Je venais de voir La piscine [1969] de Jacques Deray. Le film pop et mythique du couple Delon Schneider, réglant leur compte amoureux au bord de l'eau, près de la côte d'Azur. On s'aime beaucoup trop sur le bord d'une piscine. David Hockney y a plongé, laissez-moi sauter à pied joint au fond de l'eau, nager, et ressortir en ayant vécu un moment d'apnée.
Hofesh Shechter c'était cette longueur dans l'eau, cette respiration prise au moment de s'enfuir dans l'eau. Je n'aime pas l'eau.
Le spectacle s'ouvre sur un noir grisâtre, fumée blanche dans toute la salle, un monolithe se dresse devant nous, sans rappeler, évidemment, 2001, l'Odyssée de l'espace [1968] de Stanley Kubrick. Ce monolithe Iphone mythique, ce carré noir sur fond gris va vite être l'élément scénographique. Il se muera en plusieurs morceaux, prenant la forme d'un L, faisant écho à la chicane d'autoroute, au mur d'Israël, ou au mur anti-manifestation.

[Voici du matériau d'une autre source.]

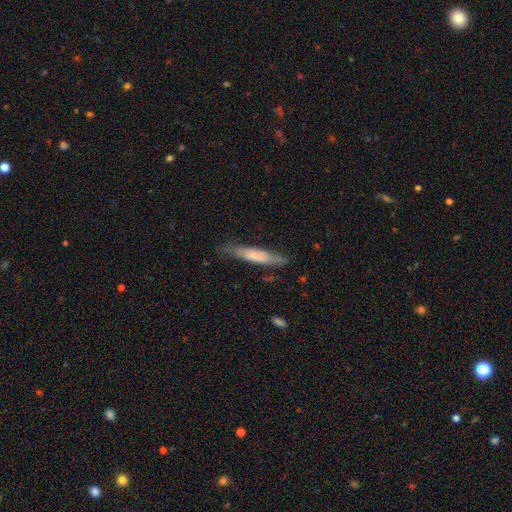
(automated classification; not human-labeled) Overall: smooth (64%; featured or disk 30%). How rounded: cigar-shaped (87%). Merging: none (74%).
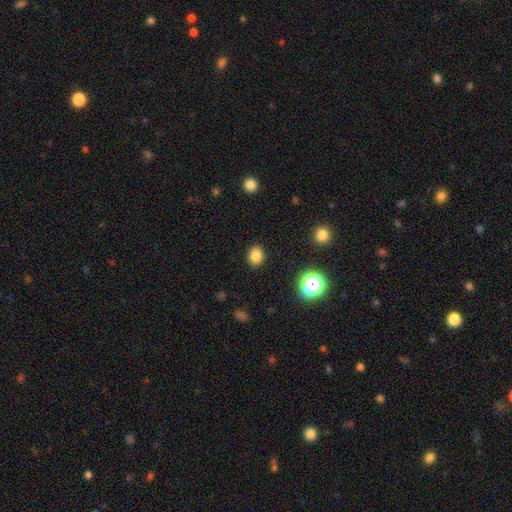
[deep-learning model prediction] This is clearly a smooth galaxy (82%). How rounded: possibly round (56%). Merging: clearly none (90%).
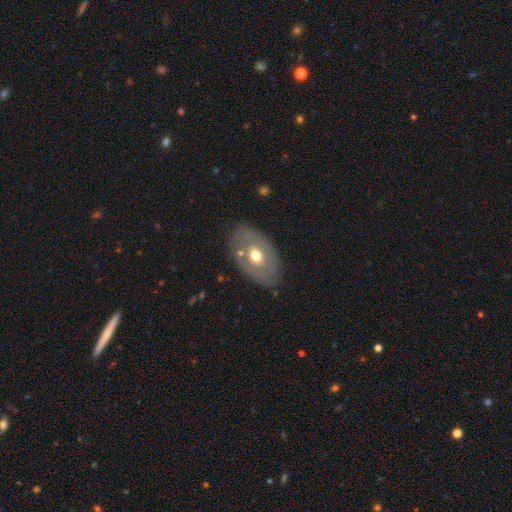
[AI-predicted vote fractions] smooth-or-featured: smooth: 48% | featured or disk: 46% | star or artifact: 6%
  merging: none: 80% | minor disturbance: 13% | major disturbance: 5% | merger: 3%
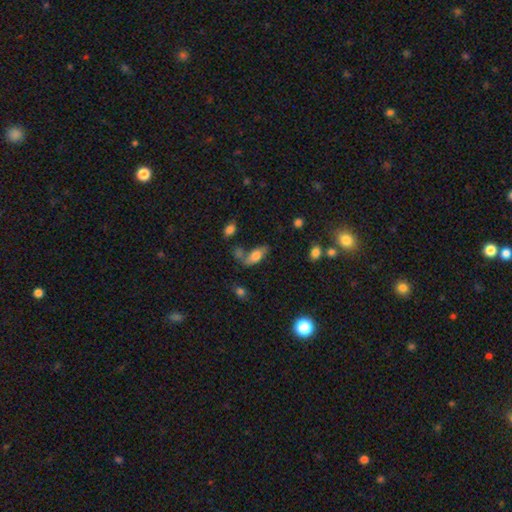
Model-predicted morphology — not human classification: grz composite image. It shows a smooth galaxy with no disk features (69%) that is in between round and cigar-shaped (83%). Merging: none (47%).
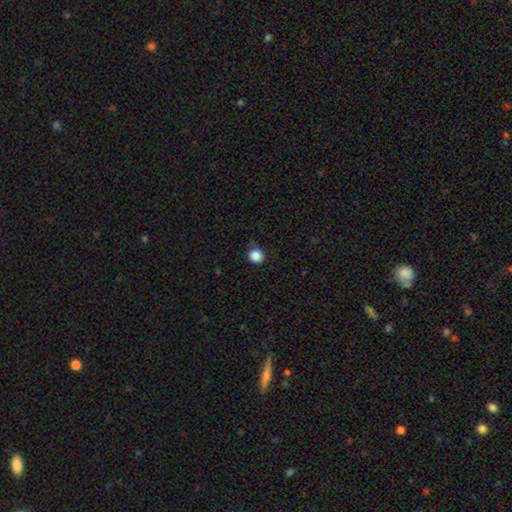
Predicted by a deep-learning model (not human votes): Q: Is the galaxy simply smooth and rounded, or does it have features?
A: smooth — 87%.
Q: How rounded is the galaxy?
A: round — 86%.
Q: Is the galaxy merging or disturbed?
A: none — 74%.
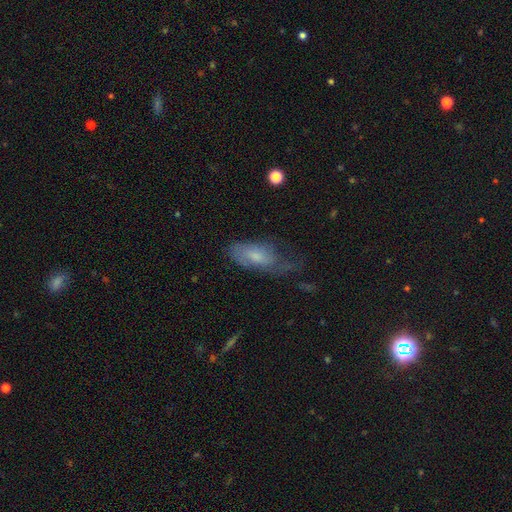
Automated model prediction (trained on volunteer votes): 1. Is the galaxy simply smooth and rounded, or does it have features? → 56% smooth, 35% featured or disk, 8% star or artifact.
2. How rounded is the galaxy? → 82% in between, 16% cigar-shaped, 3% round.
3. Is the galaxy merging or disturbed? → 34% none, 32% minor disturbance, 31% major disturbance, 2% merger.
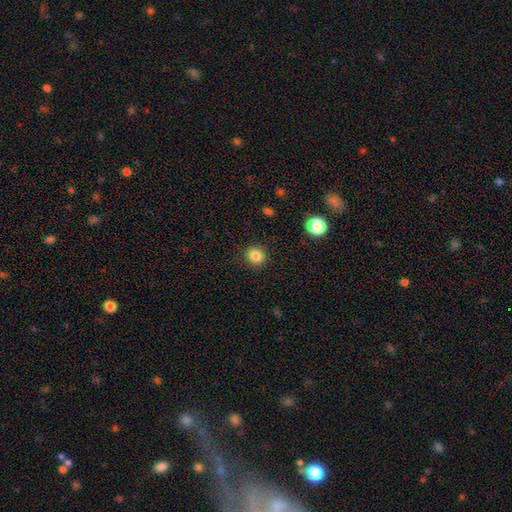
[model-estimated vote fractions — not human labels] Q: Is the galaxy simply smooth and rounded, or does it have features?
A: smooth — 85%.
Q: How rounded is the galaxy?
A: round — 90%.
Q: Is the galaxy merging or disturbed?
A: none — 91%.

La jeunesse au pouvoir. Des corps en puissance dansant sur de la musique électronique, des percussions à pleines balles rajoutant un écho chorégraphique. Les corps et les mouvements de danseurs sont synchronisés, des incantations vers l'au-delà, au-delà du mur. Cette danse provocante, des troupes de loups, des meutes de chiens sur les no man's land. L'entracte arrivait. Un corps nous invitait à partager nos premières impressions à l'extérieur. Le spectacle reprenait par un coup de canon qui fit sauter les petites bourgeoises choquées... la peur du noir.
Tout ça pour dire.
J'ai aimé les surprises. Les grands moments de ma vie qui me faisaient remettre ma petite existence à ma place. Le monolithe mythique. J'ai pensé à mes parents. J'ai pensé à la chance d'être à Paris et de pouvoir y voir les plus grands, les moments instantanés... la culture. J'ai pensé à mes villageois là-haut sur mes huttes, ceux qui sont restés, ceux qui sont dans leurs étables ou dans leur tombes. Je ne sais pas ce que je deviendrai, mais Hofesh m'a fait danser, m'a rendu violent. J'ai frappé deux jours plus tard, comme si le chorégraphe m'avait alerté de la violence qui allait suivre... Mais le cri de mon désespoir s'estompe, j'y arriverai, en dansant. L'épilepsie sera bénéfique.